Years ago, before Andry had been born, Mireva had changed her youthful shape to that of an old hag and given Lady Palila the secret of dranath. Roelstra’s mistress had used the drug as Mireva had hoped. A Sunrunner named Crigo had been addicted and thereby enslaved. It was a satisfying thing to watch for a sorcerer who had spent her life in hiding. Yet as things developed, Mireva began to dare a larger hope: that when one of Roelstra’s daughters by Lallante married Rohan, Crigo could be used even more effectively against Andrade by being in Rohan’s inner councils.

“Tell me more about dranath,” Andry interrupted.

“Think it might be useful, do you?” she jeered. “You know that it augments power? Ever used it yourself, Sunrunner?”

“And risk addiction?” he snorted. It was none of her business that he had experimented with the drug. “Leave myself vulnerable to what Rohan wants to do with you?”

“It’s worth it.” She shrugged. “If you ever plan on slipping your beloved cousin a little, be aware that anyone with the gifts can resist direction if he becomes aware of it—and it’s not difficult to detect it, believe me. But unless he suspects, he’ll be open to any interesting little suggestions you wish to make.”

“What about ungifteds?”

“Nothing to work with. Their minds are empty so far as dranath is concerned. All it does is addict them.
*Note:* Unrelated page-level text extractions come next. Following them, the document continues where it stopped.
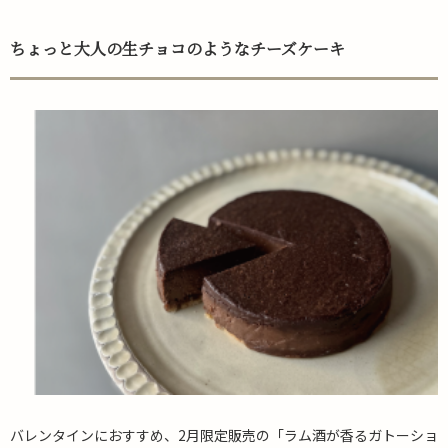
ちょっと大人の生チョコのようなチーズケーキ
バレンタインにおすすめ、2月限定販売の「ラム酒が香るガトーショ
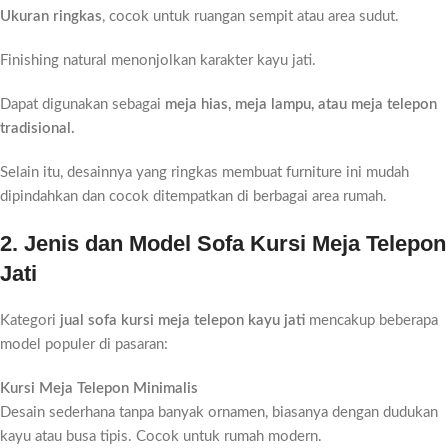
Ukuran ringkas
, cocok untuk ruangan sempit atau area sudut.
Finishing natural menonjolkan karakter kayu jati.
Dapat digunakan sebagai
meja hias, meja lampu, atau meja telepon
tradisional.
Selain itu, desainnya yang ringkas membuat furniture ini mudah
dipindahkan dan cocok ditempatkan di berbagai area rumah.
2. Jenis dan Model Sofa Kursi Meja Telepon
Jati
Kategori
jual sofa kursi meja telepon kayu jati
mencakup beberapa
model populer di pasaran:
Kursi Meja Telepon Minimalis
Desain sederhana tanpa banyak ornamen, biasanya dengan dudukan
kayu atau busa tipis. Cocok untuk rumah modern.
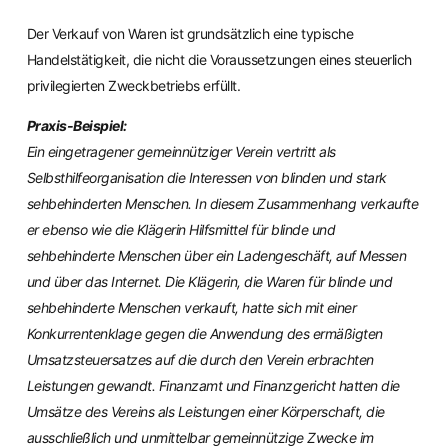
Der Verkauf von Waren ist grundsätzlich eine typische
Handelstätigkeit, die nicht die Voraussetzungen eines steuerlich
privilegierten Zweckbetriebs erfüllt.
Praxis-Beispiel:
Ein eingetragener gemeinnütziger Verein vertritt als
Selbsthilfeorganisation die Interessen von blinden und stark
sehbehinderten Menschen. In diesem Zusammenhang verkaufte
er ebenso wie die Klägerin Hilfsmittel für blinde und
sehbehinderte Menschen über ein Ladengeschäft, auf Messen
und über das Internet. Die Klägerin, die Waren für blinde und
sehbehinderte Menschen verkauft, hatte sich mit einer
Konkurrentenklage gegen die Anwendung des ermäßigten
Umsatzsteuersatzes auf die durch den Verein erbrachten
Leistungen gewandt. Finanzamt und Finanzgericht hatten die
Umsätze des Vereins als Leistungen einer Körperschaft, die
ausschließlich und unmittelbar gemeinnützige Zwecke im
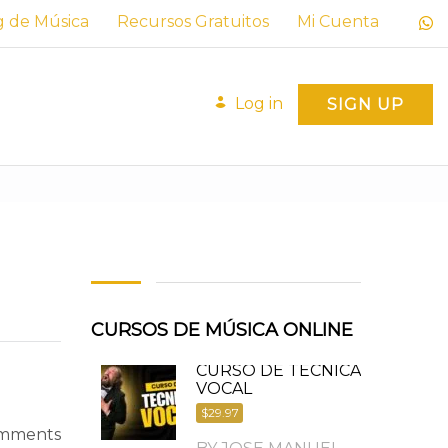
g de Música
Recursos Gratuitos
Mi Cuenta
Log in
SIGN UP
CURSOS DE MÚSICA ONLINE
CURSO DE TÉCNICA
VOCAL
$29.97
mments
It takes the Blood to be vulnerable that way—which is why Ianthe was able to beguile Rohan into lying with her.”

“Oh,” he said, bored, “the phantom son.”

“No more than Ruval or Marron or Segev! He would have had Sunrunner sensitivities from his father and the full diarmadhi gift from his mother.” Her gray-green eyes unfocused. “What I could have taught him. . . .” Then she met Andry’s gaze again with another small shrug for lost opportunities. “But he died with her in the razing of Feruche.”
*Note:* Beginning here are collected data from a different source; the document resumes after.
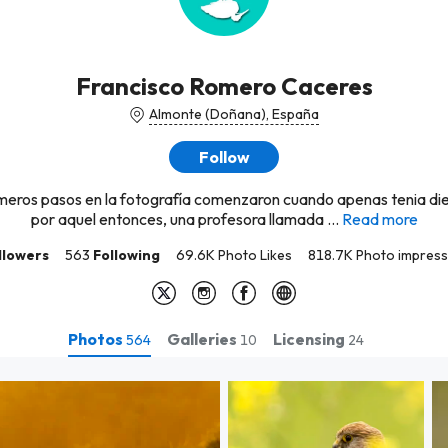
Francisco Romero Caceres
Almonte (Doñana), España
Follow
imeros pasos en la fotografía comenzaron cuando apenas tenia die
por aquel entonces, una profesora llamada ...
Read more
llowers
563
Following
69.6K Photo Likes
818.7K Photo impress
Photos
Galleries
Licensing
564
10
24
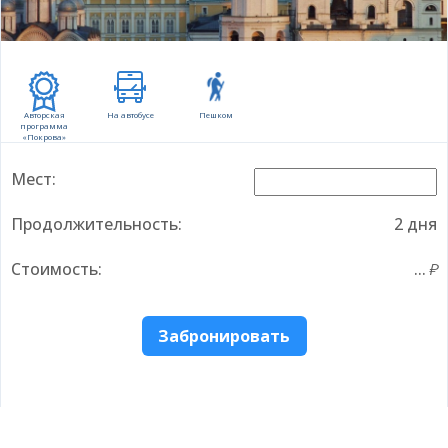
Авторская
На автобусе
Пешком
программа
«Покрова»
Мест:
Продолжительность:
2 дня
Стоимость:
...
Забронировать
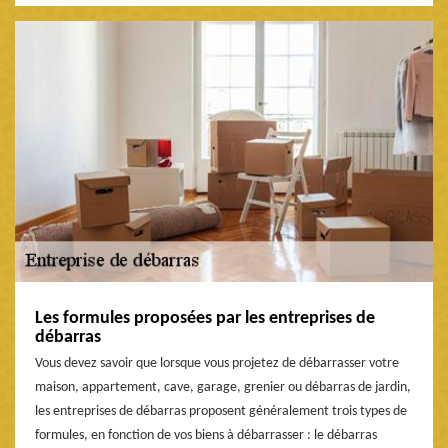
Les formules proposées par les entreprises de
débarras
Vous devez savoir que lorsque vous projetez de débarrasser votre
maison, appartement, cave, garage, grenier ou débarras de jardin,
les entreprises de débarras proposent généralement trois types de
formules, en fonction de vos biens à débarrasser : le débarras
“You can mourn him some other time,” Andry said impatiently. “Go on with the story.”

She settled with her back against the wall, seeming to enjoy this chance to lecture the Lord of Goddess Keep. “Lallante was a kinswoman of mine. We married her to Roelstra hoping for a son who would be diarmadhi and High Prince both—just as Andrade mated her sister to Zehava and Sioned to Rohan, wanting the same thing for you faradh’im. But Lallante was terrified of her powers and wouldn’t use them. When she rejected her heritage, we gave up hope.”

“We?”

“My father, her father, and I. They died shortly after she did.” Mireva’s voice was bitter and brooding. “Died of the failure. It didn’t take a Sunrunner that time. Lallante was one of our own, and she betrayed us.” Mireva wrapped her arms around herself and stared at the stone floor. “There were others who worked with us. But ours was the purest line—a lineage more royal than yours, Sunrunner.” She grinned suddenly. “Descended from none other than your precious Lord Rosseyn, ally of Merisel the Cursed.”
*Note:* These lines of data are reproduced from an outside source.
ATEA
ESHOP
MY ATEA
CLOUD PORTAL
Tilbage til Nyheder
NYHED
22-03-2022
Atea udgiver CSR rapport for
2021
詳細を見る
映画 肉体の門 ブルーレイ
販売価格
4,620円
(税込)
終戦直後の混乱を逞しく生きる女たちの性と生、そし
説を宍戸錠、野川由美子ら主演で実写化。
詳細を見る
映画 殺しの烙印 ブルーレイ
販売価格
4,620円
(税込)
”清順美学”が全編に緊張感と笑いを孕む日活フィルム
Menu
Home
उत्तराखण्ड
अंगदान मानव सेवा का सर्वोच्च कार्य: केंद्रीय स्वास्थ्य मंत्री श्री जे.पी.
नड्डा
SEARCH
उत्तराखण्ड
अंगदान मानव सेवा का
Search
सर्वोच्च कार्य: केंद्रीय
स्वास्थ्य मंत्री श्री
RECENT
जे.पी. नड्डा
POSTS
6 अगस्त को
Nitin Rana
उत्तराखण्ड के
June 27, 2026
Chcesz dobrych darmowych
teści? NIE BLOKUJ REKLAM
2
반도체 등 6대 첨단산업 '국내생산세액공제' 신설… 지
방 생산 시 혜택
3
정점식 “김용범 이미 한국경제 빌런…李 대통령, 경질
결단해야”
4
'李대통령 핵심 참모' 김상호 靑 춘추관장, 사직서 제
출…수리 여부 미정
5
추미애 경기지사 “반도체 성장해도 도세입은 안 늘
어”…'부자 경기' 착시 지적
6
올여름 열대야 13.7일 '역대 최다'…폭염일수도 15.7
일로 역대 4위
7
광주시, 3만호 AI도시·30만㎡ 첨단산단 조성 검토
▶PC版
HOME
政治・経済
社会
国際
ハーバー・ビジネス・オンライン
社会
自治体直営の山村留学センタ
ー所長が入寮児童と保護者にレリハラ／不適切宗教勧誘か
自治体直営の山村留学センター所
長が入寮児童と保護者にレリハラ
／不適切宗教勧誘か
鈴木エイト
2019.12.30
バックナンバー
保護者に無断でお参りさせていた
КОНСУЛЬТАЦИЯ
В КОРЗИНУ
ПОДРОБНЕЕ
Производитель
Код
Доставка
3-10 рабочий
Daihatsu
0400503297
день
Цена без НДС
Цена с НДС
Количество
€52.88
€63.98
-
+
“He was no sorcerer!” Andry exclaimed.

“No. But his woman was. And so were her children by him. You weakling Sunrunners—it takes two of you to produce gifted offspring. The talent recedes without careful mating. But the diarmadhi powers are present in the children even if only one parent is gifted.”

He stared at her, fascinated. “Then all Lallante’s daughters—”

“Are part of us. Only that whimpering fool Naydra survives. With her dies Lallante’s line. Except for Ruval.”

“And so?”

“Crigo’s death, Ianthe’s failure to win Rohan—Pandsala’s similar failure—but then there were Ianthe’s sons. Three fine, strong, powerful boys. One of Feruche’s guards was diarmadhi, my watch there. He brought them to me. I knew what it was to hope again. ...”

Mireva had taken the boys in, nurtured their gifts, taught them who they were and what they must do to reclaim their birthright. Segev, the youngest, had gone to Goddess Keep that spring of 719.

“You never knew,” she purred as Andry stared in shock. “That he was a sorcerer, you guessed. That he was Ianthe’s son—” She laughed. “You and Hollis even let him help you translate the Star Scroll. Now that was irony! Even though he failed to bring me the original or even a copy, I saw enough of it on starlight to know it wasn’t the thing whispered of in legend.”

“Ah, but it is.” He got some of his own back as her eyes widened.

“Impossible! The spells are wrong, they’re—”

“Written that way deliberately. They only work if you know the code Lady Merisel used.”